Exercise instructions: Your job is to set down the stretch of entries that opens with the line containing "G04 Created by KiCad (PCBNEW 9.0.4)" and closes with the line containing "0 $2 $3 $4 $5". Keep both end lines, copy each exactly, and add nothing.

Task inputs below:

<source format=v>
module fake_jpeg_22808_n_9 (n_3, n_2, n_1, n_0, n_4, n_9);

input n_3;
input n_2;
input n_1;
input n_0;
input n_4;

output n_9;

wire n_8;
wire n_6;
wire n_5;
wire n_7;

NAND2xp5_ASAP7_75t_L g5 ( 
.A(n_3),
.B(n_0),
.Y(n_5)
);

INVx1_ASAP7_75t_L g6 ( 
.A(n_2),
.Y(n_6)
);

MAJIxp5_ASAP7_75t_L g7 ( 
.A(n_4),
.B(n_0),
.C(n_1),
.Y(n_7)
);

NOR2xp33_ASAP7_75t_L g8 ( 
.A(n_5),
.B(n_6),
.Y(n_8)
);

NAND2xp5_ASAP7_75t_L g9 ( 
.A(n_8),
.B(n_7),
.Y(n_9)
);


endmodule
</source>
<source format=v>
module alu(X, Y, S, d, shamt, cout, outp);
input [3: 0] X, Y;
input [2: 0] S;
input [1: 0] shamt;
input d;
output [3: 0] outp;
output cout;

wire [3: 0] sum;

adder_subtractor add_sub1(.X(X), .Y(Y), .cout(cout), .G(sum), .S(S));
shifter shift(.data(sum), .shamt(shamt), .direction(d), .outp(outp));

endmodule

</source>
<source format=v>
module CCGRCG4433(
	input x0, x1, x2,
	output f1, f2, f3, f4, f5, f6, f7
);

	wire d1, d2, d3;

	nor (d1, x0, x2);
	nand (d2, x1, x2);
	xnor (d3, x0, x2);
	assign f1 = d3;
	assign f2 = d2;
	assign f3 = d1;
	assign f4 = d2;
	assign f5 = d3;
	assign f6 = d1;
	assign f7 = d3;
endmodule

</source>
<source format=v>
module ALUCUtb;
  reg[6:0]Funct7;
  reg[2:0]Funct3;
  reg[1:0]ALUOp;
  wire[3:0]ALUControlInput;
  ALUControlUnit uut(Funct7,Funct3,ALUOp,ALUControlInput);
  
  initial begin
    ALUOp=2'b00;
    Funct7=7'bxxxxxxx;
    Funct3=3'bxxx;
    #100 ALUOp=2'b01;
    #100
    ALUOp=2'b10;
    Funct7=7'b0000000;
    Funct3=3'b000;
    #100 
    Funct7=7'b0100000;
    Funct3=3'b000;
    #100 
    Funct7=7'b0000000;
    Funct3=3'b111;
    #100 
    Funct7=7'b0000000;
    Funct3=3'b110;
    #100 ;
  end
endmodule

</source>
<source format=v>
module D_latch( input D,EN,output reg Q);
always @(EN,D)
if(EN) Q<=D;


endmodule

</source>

End of Task inputs.
Task inputs below:

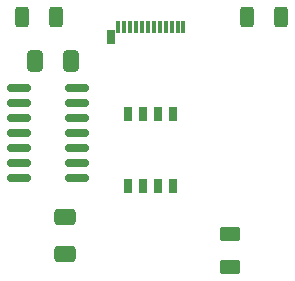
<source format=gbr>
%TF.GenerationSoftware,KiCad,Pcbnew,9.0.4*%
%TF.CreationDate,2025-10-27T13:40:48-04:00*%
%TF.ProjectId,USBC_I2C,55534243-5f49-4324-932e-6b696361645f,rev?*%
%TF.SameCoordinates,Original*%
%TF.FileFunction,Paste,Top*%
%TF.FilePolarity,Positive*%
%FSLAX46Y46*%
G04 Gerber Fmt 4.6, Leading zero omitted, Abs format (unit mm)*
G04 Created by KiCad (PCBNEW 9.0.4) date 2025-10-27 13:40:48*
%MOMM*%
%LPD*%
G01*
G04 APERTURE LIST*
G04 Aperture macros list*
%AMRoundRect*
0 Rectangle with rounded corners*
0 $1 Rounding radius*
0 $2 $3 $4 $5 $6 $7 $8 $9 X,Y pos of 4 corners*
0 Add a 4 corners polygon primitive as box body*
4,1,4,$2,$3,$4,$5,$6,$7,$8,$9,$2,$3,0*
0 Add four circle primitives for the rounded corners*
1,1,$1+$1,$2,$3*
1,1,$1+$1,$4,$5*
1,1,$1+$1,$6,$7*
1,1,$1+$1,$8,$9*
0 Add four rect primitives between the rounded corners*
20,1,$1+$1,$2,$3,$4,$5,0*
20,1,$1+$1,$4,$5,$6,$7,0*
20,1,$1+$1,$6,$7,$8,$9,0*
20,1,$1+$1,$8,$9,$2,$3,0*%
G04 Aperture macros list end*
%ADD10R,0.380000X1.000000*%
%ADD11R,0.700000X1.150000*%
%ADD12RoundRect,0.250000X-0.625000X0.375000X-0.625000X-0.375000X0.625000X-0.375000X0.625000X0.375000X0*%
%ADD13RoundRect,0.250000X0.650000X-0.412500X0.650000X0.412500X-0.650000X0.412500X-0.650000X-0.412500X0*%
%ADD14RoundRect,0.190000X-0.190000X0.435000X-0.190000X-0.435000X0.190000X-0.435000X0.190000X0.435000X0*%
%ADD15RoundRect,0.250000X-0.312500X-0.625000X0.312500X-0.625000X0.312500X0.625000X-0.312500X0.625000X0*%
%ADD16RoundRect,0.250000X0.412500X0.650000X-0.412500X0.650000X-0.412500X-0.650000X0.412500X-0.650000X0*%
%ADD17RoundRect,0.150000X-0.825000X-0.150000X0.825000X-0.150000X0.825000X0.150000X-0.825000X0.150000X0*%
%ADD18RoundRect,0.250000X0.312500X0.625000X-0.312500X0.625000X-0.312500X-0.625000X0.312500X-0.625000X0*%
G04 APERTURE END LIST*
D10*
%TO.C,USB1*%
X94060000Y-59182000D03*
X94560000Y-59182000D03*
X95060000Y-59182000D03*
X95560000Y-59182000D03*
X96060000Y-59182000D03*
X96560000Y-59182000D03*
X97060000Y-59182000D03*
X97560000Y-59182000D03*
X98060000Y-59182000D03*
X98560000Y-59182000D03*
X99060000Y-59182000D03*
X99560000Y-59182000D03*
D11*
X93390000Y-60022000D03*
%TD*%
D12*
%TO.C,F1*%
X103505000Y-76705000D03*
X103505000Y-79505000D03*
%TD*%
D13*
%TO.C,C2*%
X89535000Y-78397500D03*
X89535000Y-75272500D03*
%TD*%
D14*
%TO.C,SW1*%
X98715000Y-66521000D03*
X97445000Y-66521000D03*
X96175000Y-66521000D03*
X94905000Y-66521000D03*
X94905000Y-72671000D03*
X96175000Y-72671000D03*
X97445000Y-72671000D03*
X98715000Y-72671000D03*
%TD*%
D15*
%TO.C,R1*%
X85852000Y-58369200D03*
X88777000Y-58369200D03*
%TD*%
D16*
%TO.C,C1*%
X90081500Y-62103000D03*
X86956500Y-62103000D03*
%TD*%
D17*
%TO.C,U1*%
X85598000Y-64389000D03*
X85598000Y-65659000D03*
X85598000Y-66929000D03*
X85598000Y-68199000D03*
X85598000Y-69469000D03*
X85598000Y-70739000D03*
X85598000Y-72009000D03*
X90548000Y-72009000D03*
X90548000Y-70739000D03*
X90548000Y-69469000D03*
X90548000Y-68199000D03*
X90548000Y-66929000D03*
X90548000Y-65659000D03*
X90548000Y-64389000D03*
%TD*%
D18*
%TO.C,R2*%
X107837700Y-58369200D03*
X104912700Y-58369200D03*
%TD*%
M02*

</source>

End of Task inputs.
Task inputs below:

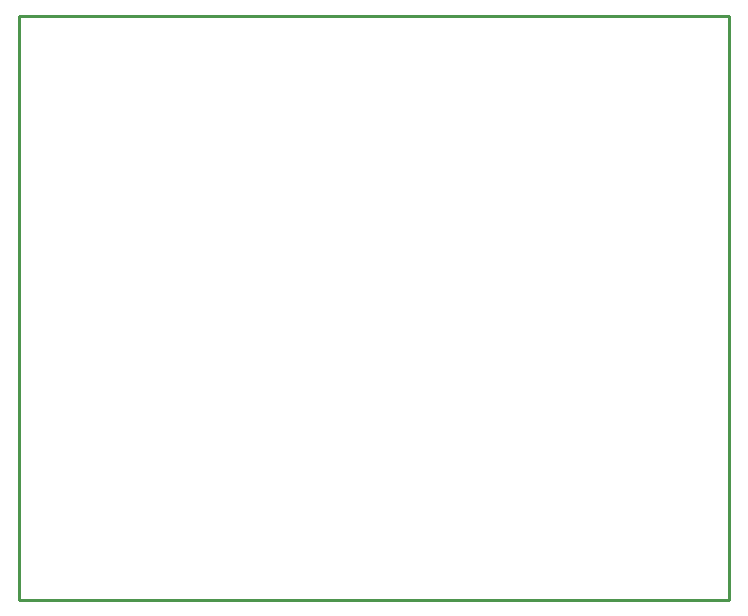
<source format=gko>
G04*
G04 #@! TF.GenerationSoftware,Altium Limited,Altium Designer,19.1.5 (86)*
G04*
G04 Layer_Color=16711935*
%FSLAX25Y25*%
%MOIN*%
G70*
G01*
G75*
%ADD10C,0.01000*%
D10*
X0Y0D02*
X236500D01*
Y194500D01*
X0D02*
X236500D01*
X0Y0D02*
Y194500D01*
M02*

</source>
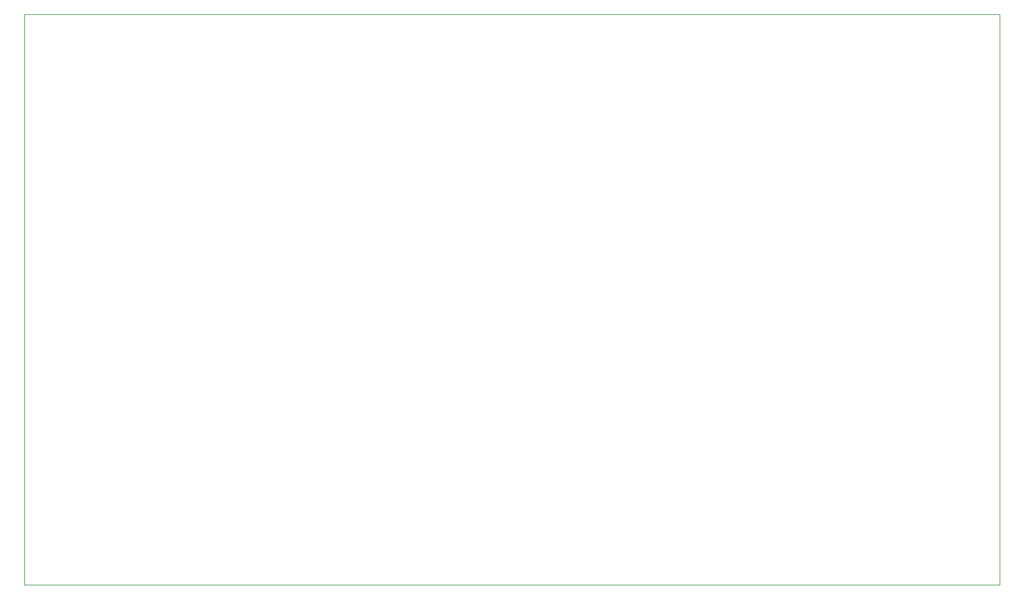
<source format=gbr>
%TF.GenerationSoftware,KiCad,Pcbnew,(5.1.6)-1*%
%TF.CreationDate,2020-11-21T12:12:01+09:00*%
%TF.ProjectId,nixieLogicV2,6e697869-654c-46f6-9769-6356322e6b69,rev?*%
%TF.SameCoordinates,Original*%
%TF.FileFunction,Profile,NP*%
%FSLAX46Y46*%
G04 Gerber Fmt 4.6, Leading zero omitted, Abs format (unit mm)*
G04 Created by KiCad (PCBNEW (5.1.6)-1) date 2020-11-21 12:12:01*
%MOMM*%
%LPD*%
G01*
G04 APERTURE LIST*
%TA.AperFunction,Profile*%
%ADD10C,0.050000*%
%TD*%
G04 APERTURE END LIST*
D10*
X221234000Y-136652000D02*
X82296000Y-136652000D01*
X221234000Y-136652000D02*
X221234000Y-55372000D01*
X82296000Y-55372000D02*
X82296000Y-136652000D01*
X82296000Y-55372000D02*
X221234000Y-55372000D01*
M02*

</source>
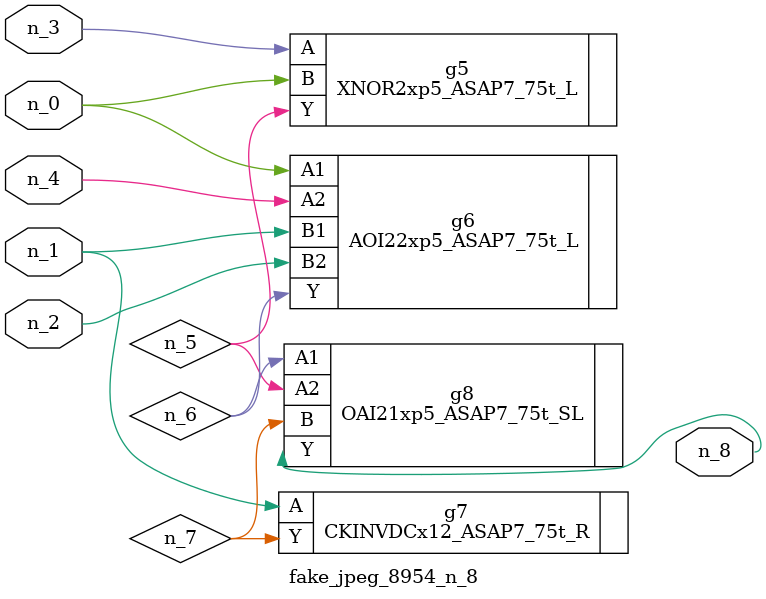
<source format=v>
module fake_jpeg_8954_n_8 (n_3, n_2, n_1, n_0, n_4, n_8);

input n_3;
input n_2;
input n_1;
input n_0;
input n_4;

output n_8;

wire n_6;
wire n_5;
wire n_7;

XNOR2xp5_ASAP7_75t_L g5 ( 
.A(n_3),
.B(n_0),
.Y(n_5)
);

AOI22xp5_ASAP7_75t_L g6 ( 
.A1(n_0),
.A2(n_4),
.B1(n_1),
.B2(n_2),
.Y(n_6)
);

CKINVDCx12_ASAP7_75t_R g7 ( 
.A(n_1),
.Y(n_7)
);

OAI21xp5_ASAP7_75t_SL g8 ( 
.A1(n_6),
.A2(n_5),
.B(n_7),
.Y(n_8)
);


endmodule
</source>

End of Task inputs.

Completed task:
G04 Created by KiCad (PCBNEW 9.0.4) date 2025-10-27 13:40:48*
%MOMM*%
%LPD*%
G01*
G04 APERTURE LIST*
G04 Aperture macros list*
%AMRoundRect*
0 Rectangle with rounded corners*
0 $1 Rounding radius*
0 $2 $3 $4 $5 $6 $7 $8 $9 X,Y pos of 4 corners*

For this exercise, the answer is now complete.